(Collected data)
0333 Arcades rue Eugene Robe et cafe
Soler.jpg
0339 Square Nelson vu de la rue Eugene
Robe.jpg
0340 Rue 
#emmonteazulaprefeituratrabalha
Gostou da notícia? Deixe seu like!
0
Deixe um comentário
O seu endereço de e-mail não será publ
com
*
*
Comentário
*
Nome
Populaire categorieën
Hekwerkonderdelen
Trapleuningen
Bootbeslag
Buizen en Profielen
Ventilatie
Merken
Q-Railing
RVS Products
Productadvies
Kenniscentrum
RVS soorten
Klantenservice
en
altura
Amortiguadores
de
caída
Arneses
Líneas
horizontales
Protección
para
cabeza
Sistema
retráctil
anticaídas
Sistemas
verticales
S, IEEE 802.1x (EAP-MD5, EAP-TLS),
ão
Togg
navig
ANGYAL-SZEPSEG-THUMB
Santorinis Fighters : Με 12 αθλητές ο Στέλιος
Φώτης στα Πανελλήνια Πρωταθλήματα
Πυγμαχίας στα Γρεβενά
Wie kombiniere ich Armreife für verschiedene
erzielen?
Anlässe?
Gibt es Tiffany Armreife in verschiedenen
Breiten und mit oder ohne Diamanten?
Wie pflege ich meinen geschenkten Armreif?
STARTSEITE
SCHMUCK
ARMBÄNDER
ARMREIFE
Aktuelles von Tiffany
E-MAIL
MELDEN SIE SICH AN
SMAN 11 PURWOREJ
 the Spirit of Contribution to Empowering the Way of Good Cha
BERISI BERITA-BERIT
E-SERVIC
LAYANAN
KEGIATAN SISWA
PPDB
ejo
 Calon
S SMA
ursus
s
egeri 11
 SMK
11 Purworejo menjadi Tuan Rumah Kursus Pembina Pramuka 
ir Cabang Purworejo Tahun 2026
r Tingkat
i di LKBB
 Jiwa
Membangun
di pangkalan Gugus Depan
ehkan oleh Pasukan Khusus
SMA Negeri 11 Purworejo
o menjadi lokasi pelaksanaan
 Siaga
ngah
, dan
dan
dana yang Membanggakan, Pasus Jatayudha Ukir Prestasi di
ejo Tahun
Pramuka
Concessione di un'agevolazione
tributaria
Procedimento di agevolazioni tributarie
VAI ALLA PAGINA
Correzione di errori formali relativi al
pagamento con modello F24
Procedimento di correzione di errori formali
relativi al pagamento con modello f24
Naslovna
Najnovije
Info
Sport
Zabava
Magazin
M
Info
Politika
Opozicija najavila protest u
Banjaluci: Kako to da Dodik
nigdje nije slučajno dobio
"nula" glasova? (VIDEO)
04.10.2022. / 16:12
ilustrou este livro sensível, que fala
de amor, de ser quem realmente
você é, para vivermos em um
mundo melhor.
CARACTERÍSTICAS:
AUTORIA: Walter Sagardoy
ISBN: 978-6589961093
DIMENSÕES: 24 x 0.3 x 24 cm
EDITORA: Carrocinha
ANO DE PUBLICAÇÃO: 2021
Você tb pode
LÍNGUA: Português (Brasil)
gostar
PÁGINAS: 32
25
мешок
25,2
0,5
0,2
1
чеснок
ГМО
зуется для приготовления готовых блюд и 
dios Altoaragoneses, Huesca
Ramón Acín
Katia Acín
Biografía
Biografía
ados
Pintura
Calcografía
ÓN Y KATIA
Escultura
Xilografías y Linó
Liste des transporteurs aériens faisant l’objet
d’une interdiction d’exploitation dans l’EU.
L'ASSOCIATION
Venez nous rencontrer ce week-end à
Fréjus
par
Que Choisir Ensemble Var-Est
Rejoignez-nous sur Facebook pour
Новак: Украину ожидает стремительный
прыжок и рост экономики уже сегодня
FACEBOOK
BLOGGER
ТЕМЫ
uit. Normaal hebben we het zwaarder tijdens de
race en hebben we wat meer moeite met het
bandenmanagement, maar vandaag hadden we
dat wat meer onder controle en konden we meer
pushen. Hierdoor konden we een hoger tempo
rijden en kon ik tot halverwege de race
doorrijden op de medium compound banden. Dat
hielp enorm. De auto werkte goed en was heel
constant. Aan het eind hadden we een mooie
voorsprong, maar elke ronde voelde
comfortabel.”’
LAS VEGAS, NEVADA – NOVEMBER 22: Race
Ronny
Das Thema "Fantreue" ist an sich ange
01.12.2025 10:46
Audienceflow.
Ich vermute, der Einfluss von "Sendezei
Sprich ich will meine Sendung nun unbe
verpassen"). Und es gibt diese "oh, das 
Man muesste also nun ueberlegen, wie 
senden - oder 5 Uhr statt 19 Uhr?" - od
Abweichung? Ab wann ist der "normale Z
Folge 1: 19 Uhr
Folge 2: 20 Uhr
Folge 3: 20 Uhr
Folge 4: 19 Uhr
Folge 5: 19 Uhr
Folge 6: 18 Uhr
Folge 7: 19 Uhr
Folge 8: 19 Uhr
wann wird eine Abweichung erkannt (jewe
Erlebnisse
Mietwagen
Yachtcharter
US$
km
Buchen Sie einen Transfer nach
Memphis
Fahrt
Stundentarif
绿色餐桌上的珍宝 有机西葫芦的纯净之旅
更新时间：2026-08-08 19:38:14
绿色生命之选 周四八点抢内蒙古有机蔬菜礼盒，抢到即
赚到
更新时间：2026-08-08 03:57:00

» **What to produce**: Nothing but a number, please, for how many lines of the data hold "Robe".

» **Worked solution**: 2